BlackmagicのFairlight系で音声まで統合できると、将来的にはかなり面白いです。ただ、現時点では実運用でどこまで安定して使えるか、検証が必要だと考えています。
そのため今回の結論としては、
音声はFairlightを将来検証
という位置づけです。
Danteや音声卓を含めた音声設計については、別途あらためて検討する予定です。
金額感は「主要機材だけなら現実的」。ただし周辺費は別
今回、機材構成をざっくり積み上げてみると、主要機材だけで見れば、思ったより現実的な金額感になりました。
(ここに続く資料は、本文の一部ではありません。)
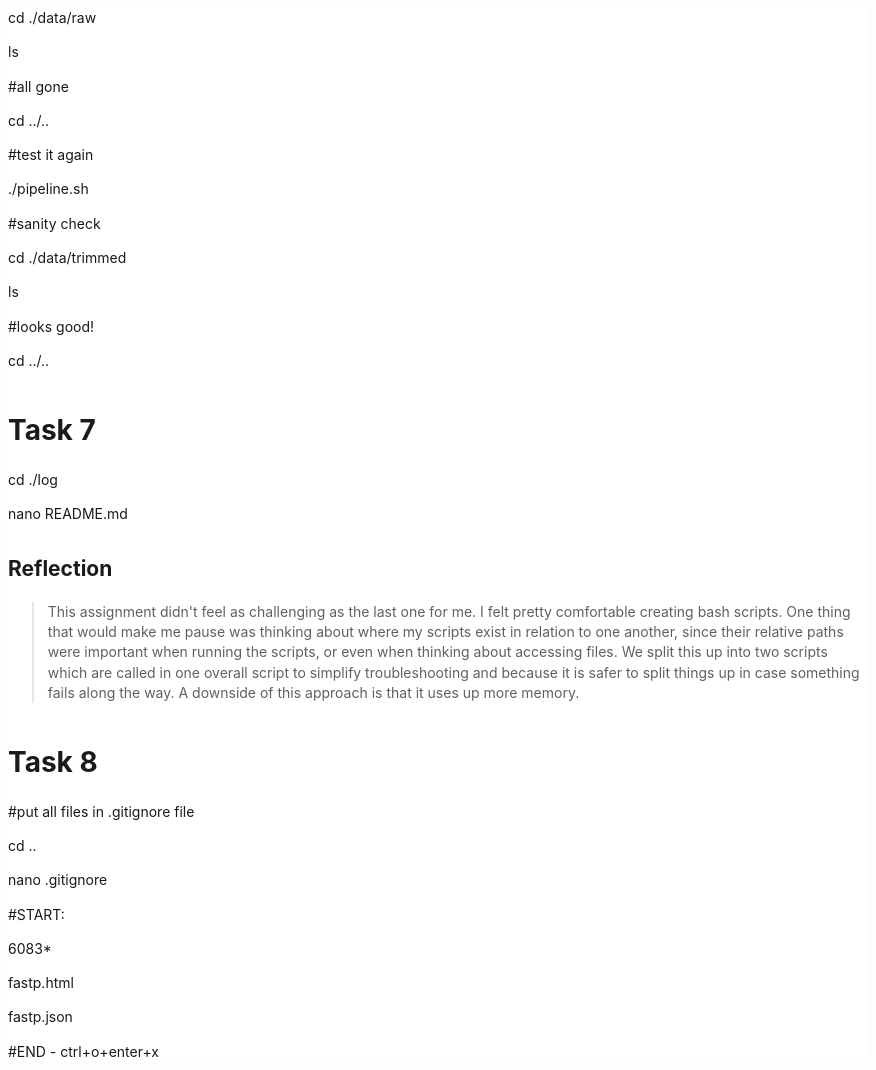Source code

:cd ./data/raw

ls

#all gone

cd ../..

#test it again

./pipeline.sh

#sanity check

cd ./data/trimmed

ls

#looks good!

cd ../..

# Task 7

cd ./log

nano README.md

## Reflection

> This assignment didn't feel as challenging as the last one for me. I felt pretty comfortable creating bash scripts. One thing that would make me pause was thinking about where my scripts exist in relation to one another, since their relative paths were important when running the scripts, or even when thinking about accessing files. We split this up into two scripts which are called in one overall script to simplify troubleshooting and because it is safer to split things up in case something fails along the way. A downside of this approach is that it uses up more memory.

# Task 8

#put all files in .gitignore file

cd ..

nano .gitignore

#START:

6083*

fastp.html

fastp.json

#END - ctrl+o+enter+x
もちろん、実際のスタジオ構築では、機材本体だけでは済みません。
別途必要になるものとしては、
- レンズ
- ケーブル
- QSFP / SFPモジュール
- ラック
- 電源まわり
- 施工費
- 設定費
- PTPグランドマスター
- 返しモニター
- 配信PC
- 音声機器
- 保守費用
などがあります。
なので、「この金額で全部完成」という話ではありません。
ただ、BlackmagicのST 2110機材を中心にすると、100G IPスタジオという言葉から想像するよりは、現実的な入口が見えてきます。
ロング版:実際に悩みながら構成を組んでいる様子
ここまでのダイジェスト版では、結論を中心にまとめました。
一方で、実際には機材表を見ながら、
- これは必要なのか?
- 820と360Pはどう分けるのか?
- HyperDeck ISO Recorder 100Gはどこに収録するのか?
- ST 2110のネットワークとデータ用100Gは分けるべきでは?
と、かなり悩みながら構成を組んでいます。
その検討過程も含めて見たい方向けに、ロングバージョンも置いておきます。
ST 2110は“ケーブルを減らす魔法”ではなく、設計の考え方を変えるもの
今回考えてみて感じたのは、ST 2110は単に「SDIケーブルをLANケーブルに置き換える」だけの話ではない、ということです。
もちろん、物理的な配線は整理しやすくなります。ただし、その分、
- 100G本線をどこに作るか
- 10G支線をどう分けるか
- PTP同期をどう扱うか
- 管理LANをどう分けるか
- ストレージネットワークをどう分けるか
- 音声をどう統合するか
といった設計が重要になります。
SDI時代は、ケーブルを見ればある程度流れが分かりました。IPになると、見た目はLANケーブルでも、中で何が流れているかをきちんと設計しておかないと分かりにくくなります。
だからこそ、最初に構成図を作り、820と360Pの役割、収録系、管理系、音声系を分けて考えることが大事だと思います。
まとめ
今回の構成案では、Blackmagic ST 2110機材を使って、既存のSDI中心スタジオをIPベースに置き換える場合を考えました。
結論はシンプルです。
- 100G本線は Ethernet Switch 820
- 10G支線は Ethernet Switch 360P
- 収録は HyperDeck ISO Recorder 100G + Cloud Store Ultra
- 音声は Fairlightを将来検証
ST 2110はまだまだ検証が必要な部分もありますが、スタジオ更新の選択肢として、かなり現実的になってきた印象です。
今後、Danteを含む音声設計、PTPグランドマスター、実際の配線、既存SDI機器との接続なども、引き続き検討していきたいと思います。